-- Opening Marker --

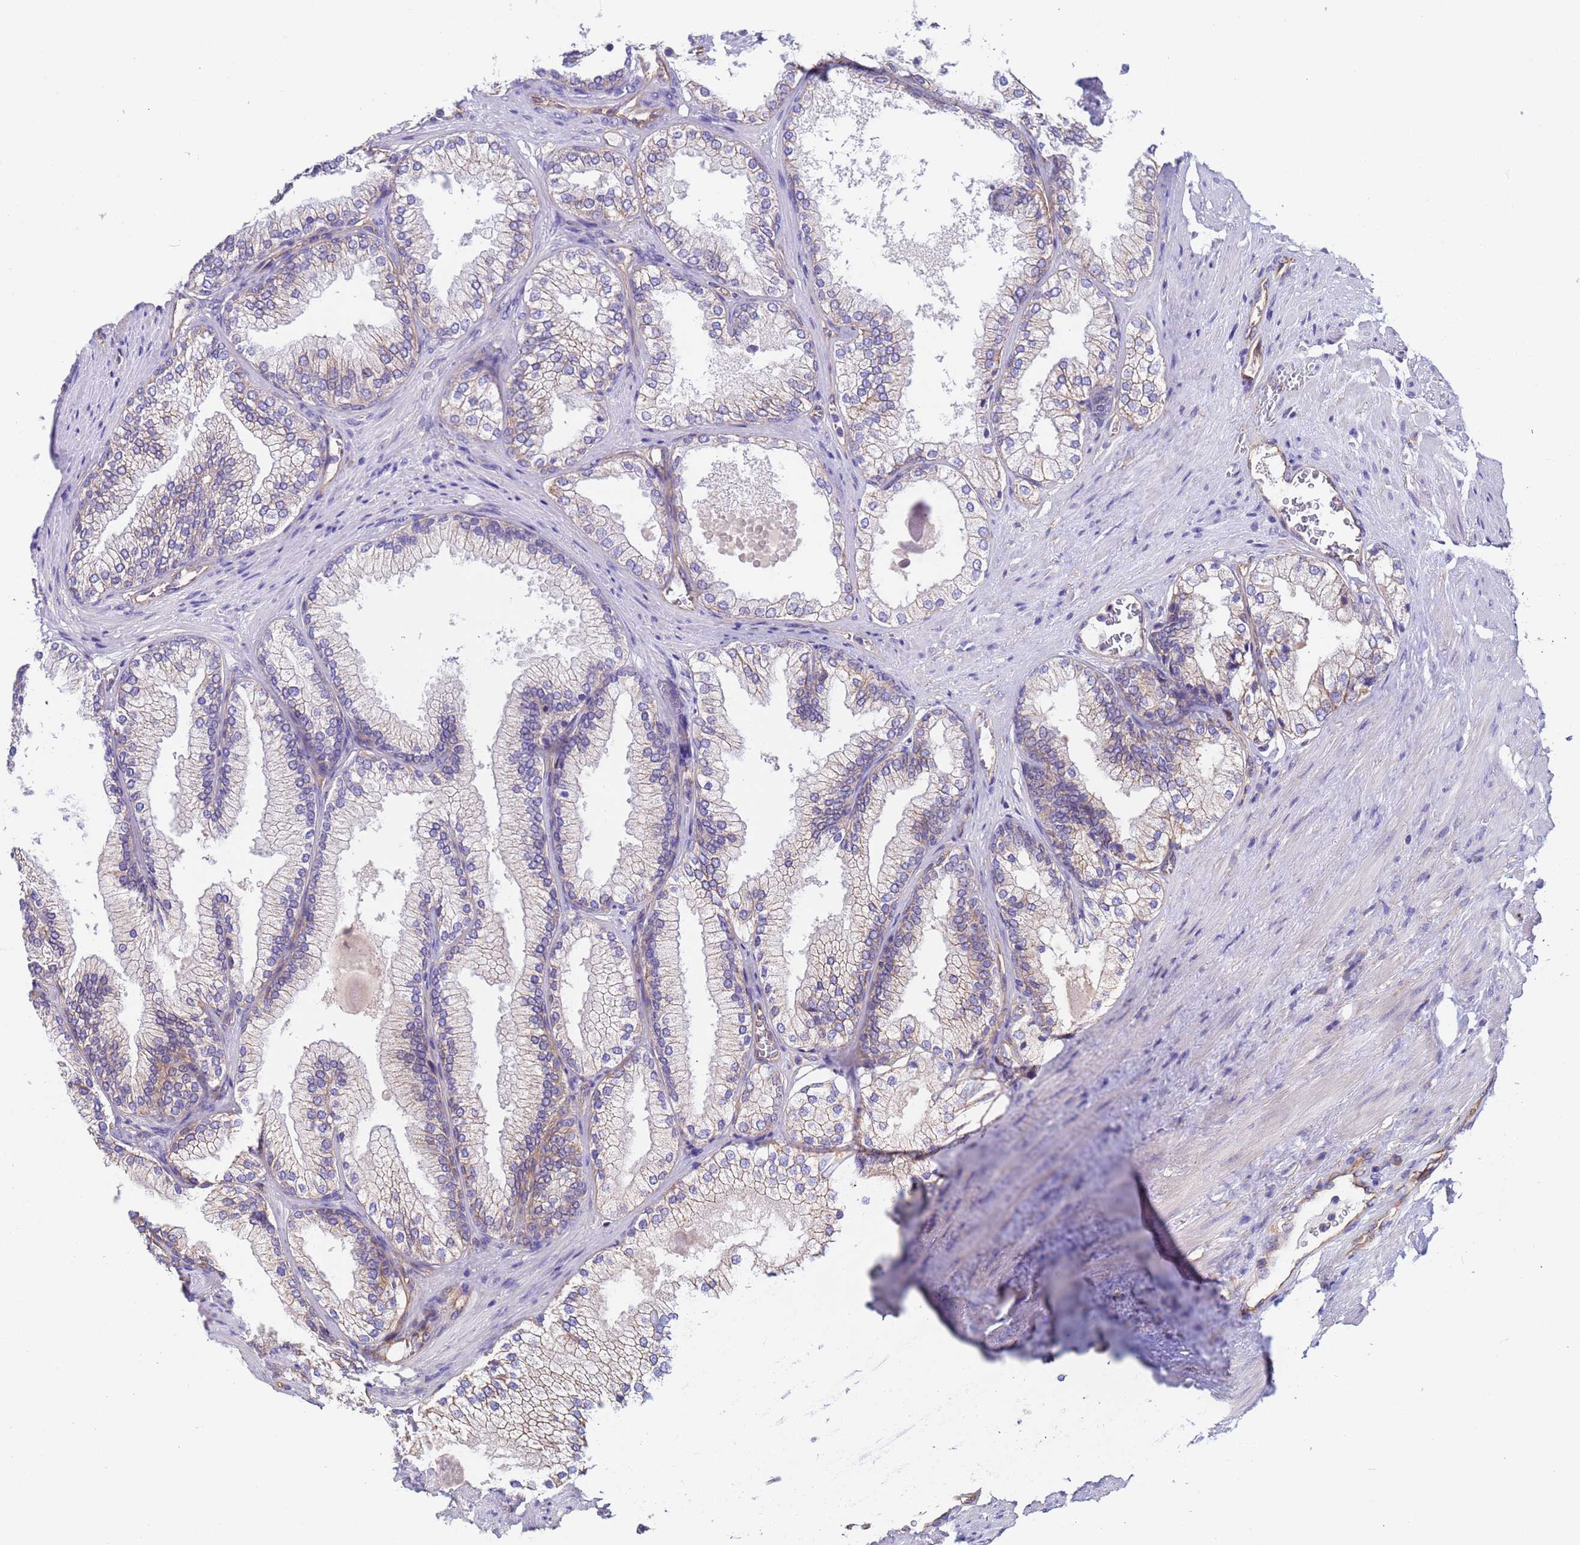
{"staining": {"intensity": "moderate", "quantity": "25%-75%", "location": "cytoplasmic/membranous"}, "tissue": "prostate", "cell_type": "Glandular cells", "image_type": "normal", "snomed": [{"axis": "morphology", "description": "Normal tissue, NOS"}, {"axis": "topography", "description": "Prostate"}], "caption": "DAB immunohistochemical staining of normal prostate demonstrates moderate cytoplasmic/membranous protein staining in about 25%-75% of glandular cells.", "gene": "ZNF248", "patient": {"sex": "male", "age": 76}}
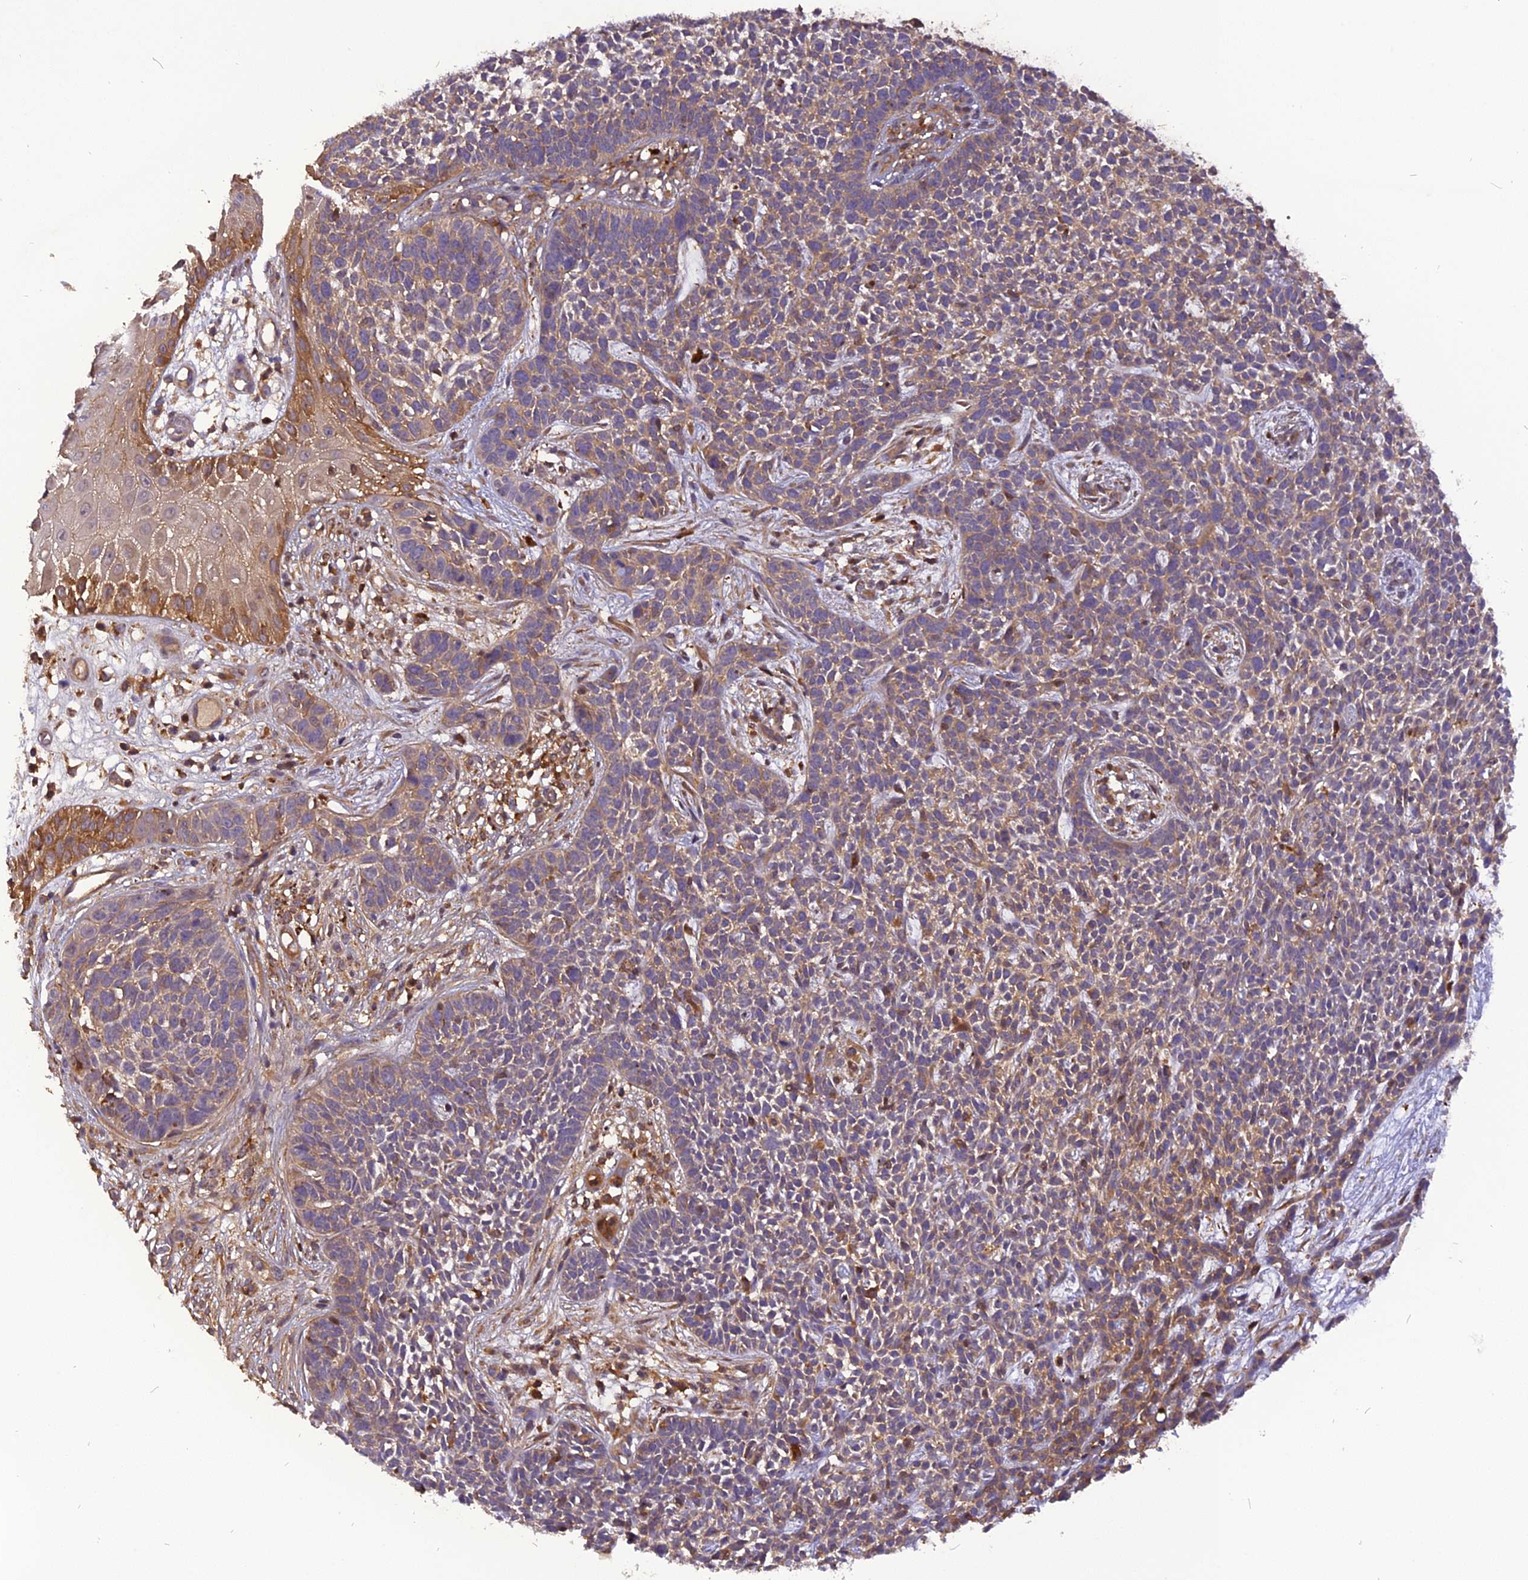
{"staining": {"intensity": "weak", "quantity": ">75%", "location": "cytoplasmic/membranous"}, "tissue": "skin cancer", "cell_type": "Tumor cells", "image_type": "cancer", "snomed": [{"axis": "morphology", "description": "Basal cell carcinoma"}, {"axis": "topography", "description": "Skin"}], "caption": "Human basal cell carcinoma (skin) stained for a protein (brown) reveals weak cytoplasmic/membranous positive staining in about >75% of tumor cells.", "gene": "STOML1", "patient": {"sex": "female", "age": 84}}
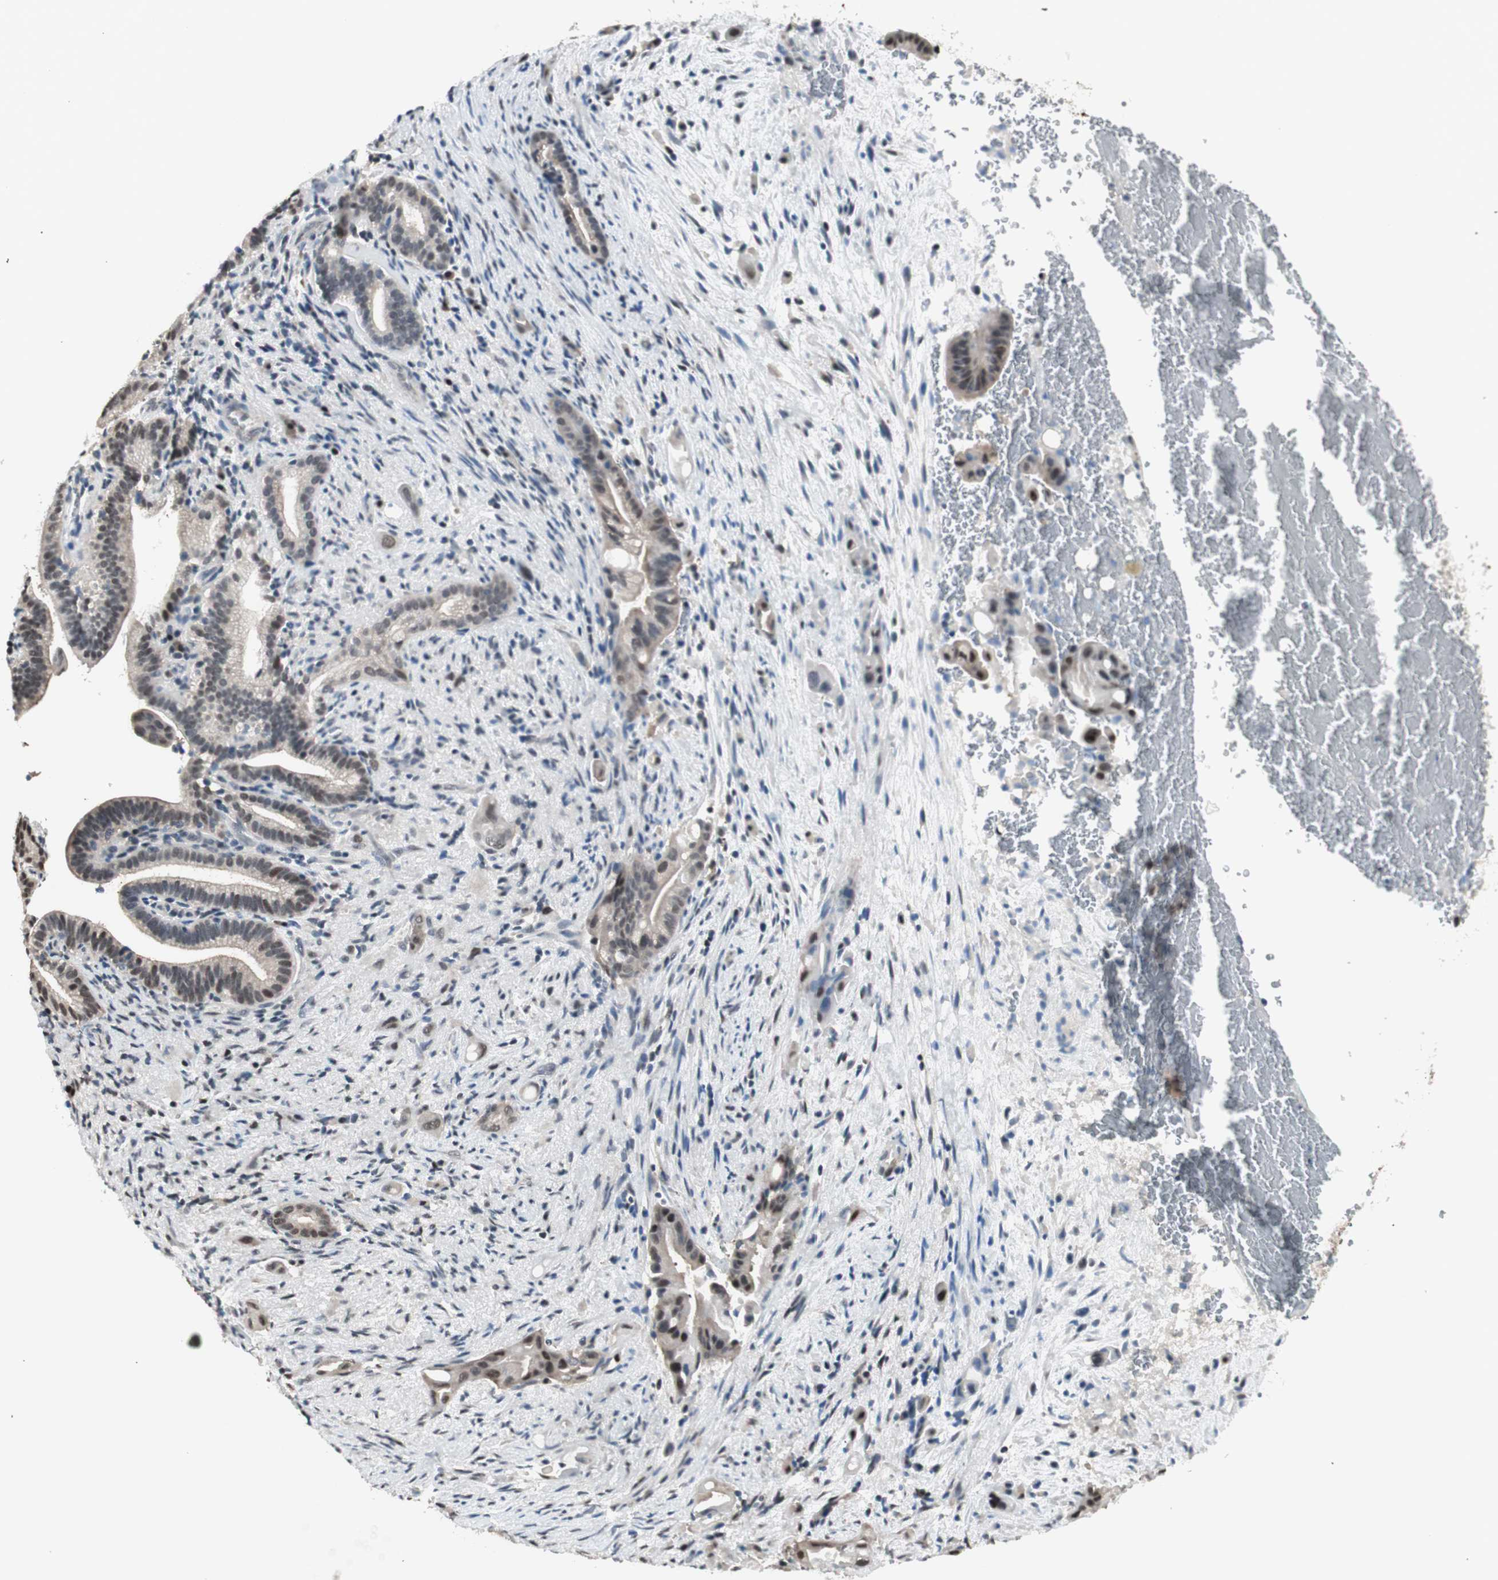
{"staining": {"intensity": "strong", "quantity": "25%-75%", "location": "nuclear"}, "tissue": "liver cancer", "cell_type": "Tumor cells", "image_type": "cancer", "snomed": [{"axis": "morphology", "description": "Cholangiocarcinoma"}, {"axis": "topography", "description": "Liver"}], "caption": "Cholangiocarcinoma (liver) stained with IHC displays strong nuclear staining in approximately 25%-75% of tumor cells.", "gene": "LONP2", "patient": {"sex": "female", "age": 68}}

-- Closing Marker --

Only the lines that contain the word "protein" should be copied from the material.

EXERCISE ANSWER
{"staining": {"intensity": "moderate", "quantity": "25%-75%", "location": "cytoplasmic/membranous"}, "tissue": "prostate", "cell_type": "Glandular cells", "image_type": "normal", "snomed": [{"axis": "morphology", "description": "Normal tissue, NOS"}, {"axis": "topography", "description": "Prostate"}], "caption": "DAB immunohistochemical staining of normal prostate demonstrates moderate cytoplasmic/membranous protein staining in about 25%-75% of glandular cells.", "gene": "ZNF248", "patient": {"sex": "male", "age": 76}}
{"staining": {"intensity": "weak", "quantity": ">75%", "location": "cytoplasmic/membranous"}, "tissue": "skin cancer", "cell_type": "Tumor cells", "image_type": "cancer", "snomed": [{"axis": "morphology", "description": "Basal cell carcinoma"}, {"axis": "topography", "description": "Skin"}], "caption": "Human basal cell carcinoma (skin) stained for a protein (brown) reveals weak cytoplasmic/membranous positive staining in about >75% of tumor cells.", "gene": "STOML1", "patient": {"sex": "female", "age": 84}}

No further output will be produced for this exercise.